Protesters lining up at Pennsylvania Sen. Pat Toomey’s offices have for weeks begged him to hold a public town hall to answer questions about President Donald Trump, immigration, healthcare and a litany of other issues.
And after weeks of jamming up his phone lines, fax machines and social media channels, constituents got their wish today.
The Republican senator who recently won re-election and has been facing unprecedented opposition since Trump’s inauguration held a “tele-town hall” today with constituents (presumably to avoid a Rep. Jason Chaffetz-level town hall meltdown).
Here are five takeaways from the call:
1. There was very little notice — but that didn’t seem to matter.
Despite Toomey’s office providing just an hour’s worth of notice that the town hall was happening, some 15,000 people listened in on the phone and online, Toomey said at the end of the 40-minute call. Toomey started with an opening statement and took 11 questions. And they mostly weren’t softballs!
2. He did actually take some tough questions.
Prior to the start of the call, Toomey opponents wondered on social media whether or not questions would be pre-screened or planted so the senator could avoid uncomfortable inquiries. While some of the questions and comments Toomey took were from decidedly friendly constituents, most of them were not.
The first question he took — after briefly addressing the cabinet nomination process and Trump’s “flawed” travel ban executive order roll-out — was: Why aren’t you answering your phones? (More on that later.)
Toomey took two questions about the resignation of Gen. Michael Flynn and concerns about Russia, two questions about the process of repealing and replacing the Affordable Care Act and two comments — one positive and one negative — about the controversial confirmation of Education Secretary Betsy DeVos.
“[DeVos] has spent decades of her life actively engaged in supporting a cause that I feel strongly about,” Toomey said, “and that is the cause of giving parents a choice in the education of their kids.”
He even took one comment from a caller criticizing the town hall itself, calling it a “cop-out.” Toomey said he’s in Washington five days a week, making it difficult to hold in-person town hall events in Pennsylvania. He also responded to a caller who asked: “Why do you insist on calling your constituents protesters?”
“Look, it’s a free country,” he said. “If they’re peaceful, they have every right to protest.”
3. Toomey’s ‘disappointed’ Trump hasn’t been more critical of Putin.
The GOP senator also addressed one caller who said she was concerned about Russia “flexing its muscles,” to which Toomey said he’s “disappointed that Trump hasn’t been more openly critical of Vladimir Putin.” However, he said he has confidence Secretary of Defense Gen. James Mattis and Secretary of State Rex Tillerson “fully understand” the nature of the threat.
4. Nothing’s changed on his sanctuary cities stance.
One caller identified as “Linda” from Montgomery County asked Toomey specifically about Philadelphia’s status as a sanctuary city — a policy Toomey’s aggressively taken on over the last two years. The caller said she’s from Pottstown, which has “been getting a lot of the not-so-nice population of the city moving out into our town,” and she wanted to know what Toomey will do to tamp down on sanctuary cities.

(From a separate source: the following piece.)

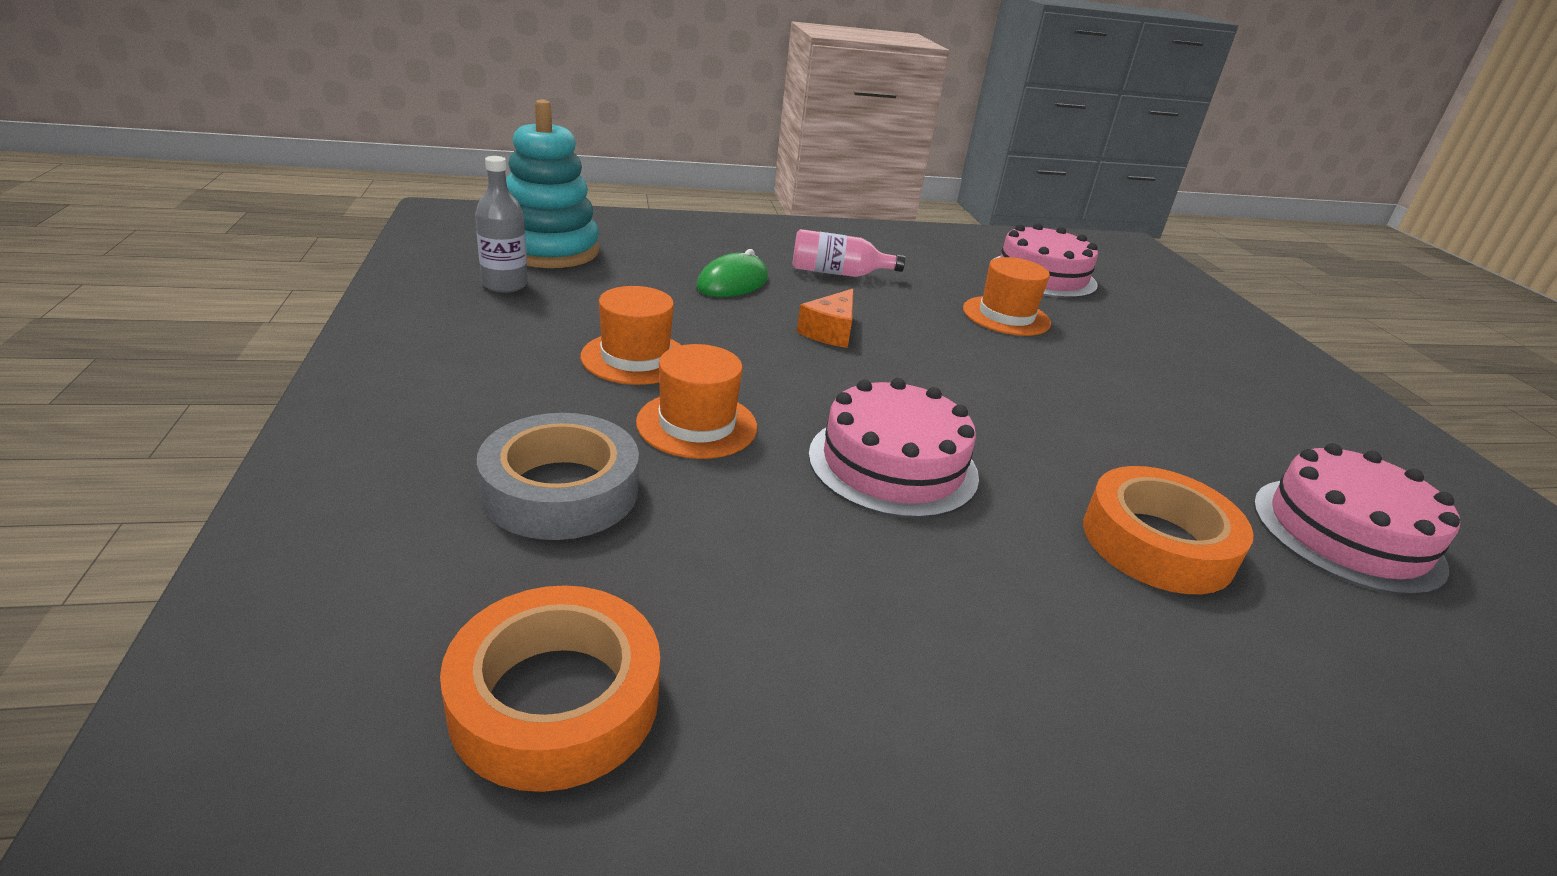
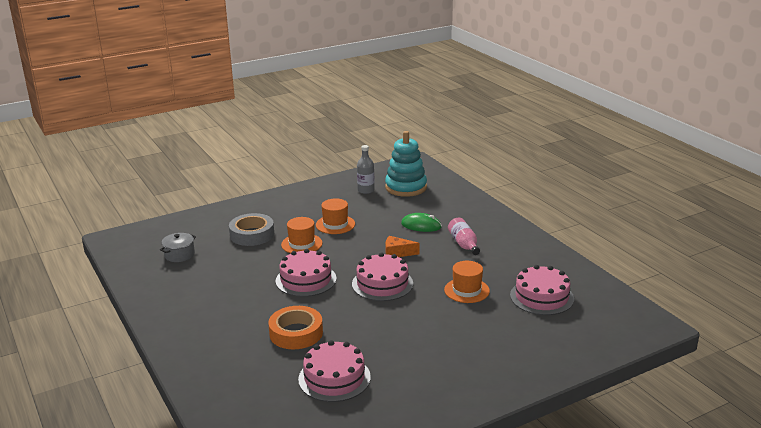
camera: 75 degrees right, 5 degrees down
orange tape [440,585,660,792] -> grey pot [160,233,196,262]
none -> pink cake [352,253,413,301]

He praised Trump’s sanctuary cities executive order and touted his own legislation that would strip Philadelphia and cities like it of certain federal funding streams for failing to cooperate with federal immigration officials.

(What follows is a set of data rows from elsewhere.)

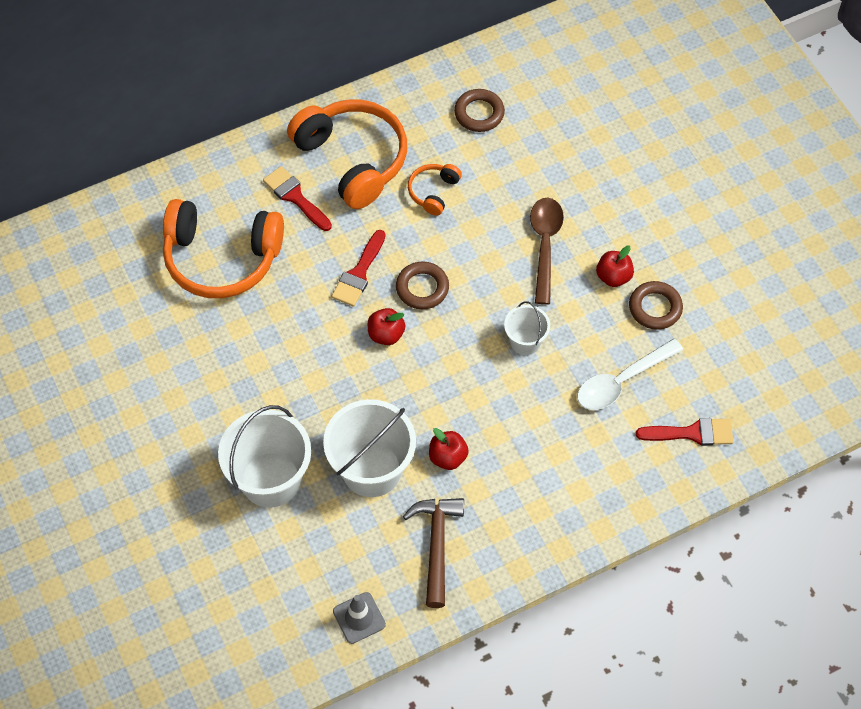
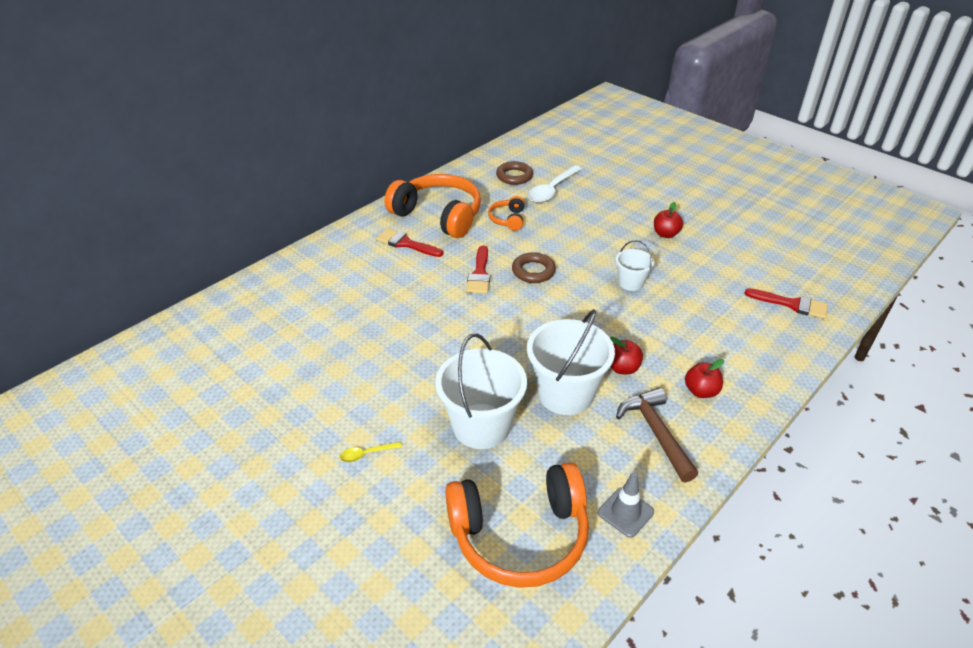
camera: 20 degrees left, 20 degrees down
orange headphones [163,199,284,298] -> orange headphones moved to [445,462,589,588]
red apple [368,308,406,345] -> red apple moved to [685,359,724,398]
brown spoon [530,198,564,305] -> none
white spoon [577,339,683,410] -> white spoon moved to [528,165,582,203]
brown ring [629,281,683,330] -> none
red brush [636,418,733,446] -> red brush turned 45 degrees clockwise [744,288,828,319]
none -> yellow spoon [340,442,402,462]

Pittsburgh hasn’t declared itself a sanctuary city, but it’s considered one in a bill under consideration in the Pa. legislature. That legislation, which passed the Pa. Senate 37-12, would withhold state funding from municipalities that fail to comply with federal detention orders. Pittsburgh stands to lose more than $9 million a year, according to an Appropriations Committee analysis.
5. He still says it’s people from outside Pa. tying up his phones.
Toomey opened the call by repeating that his phone lines have been tied up for weeks and saying “organized, orchestrated efforts to block my phone systems” have saturated his phone lines and made it difficult to take calls from Pennsylvanians and constituents. He recommended that anyone with a question or comment for Toomey’s office can do so through the “web portal” at toomey.senate.gov.
The Incline’s reporter/curator Sarah Anne Hughes contributed.